In a recent interview with the Atlanta Journal-Constitution, Gov. Brian Kemp called out President Joe Biden and demanded his administration take more action to stop the flow of migrant crossings at the United States’ Southern border.

But when President Joe Biden threw his weight behind new border security legislation crafted by Senate Republicans and Democrats, Kemp called Biden’s embrace of the measure “completely political” with the 2024 election around the corner.

“I think it represents President Biden trying to flip-flop on what his real position is, from what he campaigned on,” Kemp said in an interview with the AJC Monday. Before focusing on broader immigration legislation, the Georgia governor said the administration should first close the Southern border to the thousands of people per day seeking asylum in the U.S.

“But that’s not what (Biden) is going to do because the base of his party won’t allow him to do it,” Kemp said.

Kemp is hardly the only skeptic of the new border bill among Republicans. GOP House Speaker Mike Johnson declared the measure “dead on arrival” in his chamber. And before the details were hammered out, former President Donald Trump demanded his party kill the bill to squeeze Biden in an election-year.

In a sign of how objectionable it is to the GOP rank-and-file, U.S. Rep. Mike Collins of Jackson sent a graphic social media post Sunday emphasizing he would definitely not be voting for the proposal.

The legislation itself would increase Border Patrol staff, add deportation flights to return migrants to their home countries, and cap the daily number of migrants allowed to cross the border seeking asylum. But it would not bar border crossings from asylum seekers entirely. The package also includes aid to Ukraine and Israel.

Senate Majority Leader Chuck Schumer noted that many Democrats also object to provisions of a deal opposed by progressive and pro-immigration blocs of the party’s base. But he pressed for a compromise, even as some Senate Republicans looked to block the bill.

“The $64,000 question now is whether or not senators can drown out the outside noise, drown out people like Donald Trump who want chaos and do the right thing for America,” Schumer said Monday.

Kemp went to see the Southern border for himself Sunday when he joined Texas Gov. Greg Abbott and about a dozen other GOP governors for a news conference calling on Biden to close the border to the thousands of people per day seeking asylum in the U.S.

The governor deployed Georgia National Guard troops to the U.S. border in 2019 and a contingent of 29 are still stationed there. In the interview, Kemp didn’t rule out sending more, saying he has an “open mind.”

“I’m glad to try to send more resources and help, but I’d rather be answering the president’s call to send resources to protect the whole southern border — not just the southern border in Texas.”
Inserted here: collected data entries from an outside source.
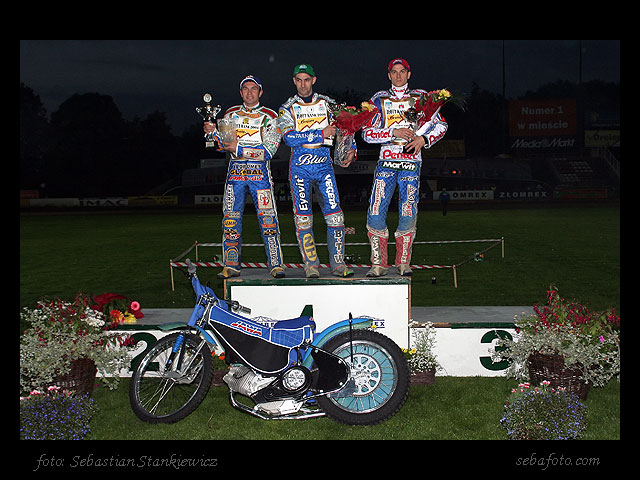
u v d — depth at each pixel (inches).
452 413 195.6
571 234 836.0
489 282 462.9
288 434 183.0
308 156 232.5
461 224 1037.8
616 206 1619.1
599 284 444.5
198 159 2871.6
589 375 199.5
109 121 2837.1
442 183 2119.8
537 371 206.2
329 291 223.8
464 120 2778.1
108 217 1491.1
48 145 2977.4
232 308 196.4
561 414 176.6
And he sounded skeptical of adopting any new state-level crackdowns on illegal immigration, saying politicians should focus on toughening penalties on drug traffickers and stopping the “money train” at the border.

“I haven’t really seen anything that would be a pressing need. There may be something out there that I’m not aware of,” he said. “But to me, we need to close the southern border. That is the best answer to this problem.”